UFF defende dado aberto para estimar custo de descomissionamento

De acordo com João Neves, professor adjunto do Instituto de Ciência e Tecnologia da universidade, a metodologia já existe, mas faltam os dados
03/06/2026

É preciso ter dados abertos para conseguir estimar o custo da atividade de descomissionamento, defendeu João Alberto Neves dos Santos, professor adjunto do Instituto de Ciência e Tecnologia da Universidade Federal Fluminense (UFF), durante apresentação no 10º Workshop sobre Descomissionamento e Desmantelamento de Navios e Ativos Offshore, realizado pela Sociedade Brasileira de Engenharia Naval (Sobena) nesta quarta-feira (3), no Rio de Janeiro (RJ).

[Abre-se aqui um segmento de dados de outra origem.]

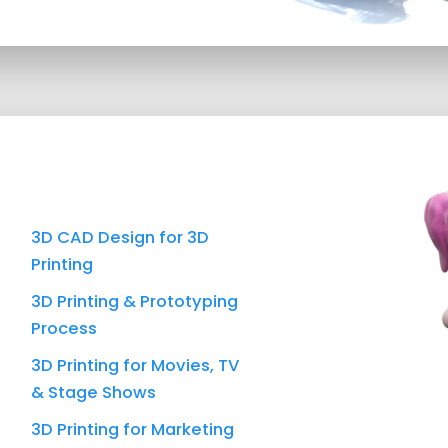
3D CAD Design for 3D
Printing
3D Printing & Prototyping
Process
3D Printing for Movies, TV
& Stage Shows
3D Printing for Marketing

“Esse tema não pode ser subjetivo. A gente precisa entrar nos estaleiros e fazer o levantamento de dados, para saber o quanto isso vai custar. A gente já tem a metodologia, e esses dados existem – eles só não estão abertos. E nós que somos pesquisadores queremos ver o dado objetivo, para fazer um custo matemático de descomissionamento. Não adianta somente falar que consegue fazer o descomissionamento. Mas o quanto vai custar isso para a empresa? Vale a pena? Com isso na mesa, podemos discutir melhor”, explicou Neves.

De acordo com Newton Narciso Pereira – também professor adjunto da UFF, que atua no Departamento de Engenharia de Produção na Escola de Engenharia Industrial Metalúrgica de Volta Redonda –, com a entrada da Convenção de Hong Kong (Convenção Internacional para a Reciclagem Segura e Ambientalmente Adequada de Navios), em junho de 2025, o mundo perdeu capacidade de reciclagem, e obviamente isso terá um impacto nos custos.

“Agora, quem concede essa autorização é o Estado, que precisa de garantias. Existe uma lista, no site da IMO [International Maritime Organization], com todas as instalações de reciclagem no mundo que estão aptas a fazer esse tipo de reciclagem dos países que ratificaram a Convenção de Hong Kong. Até então, antes da Convenção entrar em vigor, você não precisava estar nessa lista homologada pelo Estado. Agora o país, de certo modo, assume uma responsabilidade em relação a isso”, explicou Pereira. 

Para Diogo Pereira, Supply Chain Discipline Manager da SBM Offshore, o básico é aderir à Convenção de Hong Kong. “E existem projetos que elevam as regras da Convenção, como é o caso do PL [Projeto de Lei] nº 1584/2021, que é voltado para a reciclagem de embarcações. A Convenção acaba sendo muito alinhada com as particularidades do mercado europeu. No momento, esse projeto se encontra na CCJC [Comissão de Constituição e Justiça e de Cidadania], a última comissão da Câmara, e é muito importante que ele seja votado o mais rápido possível”, defendeu o executivo.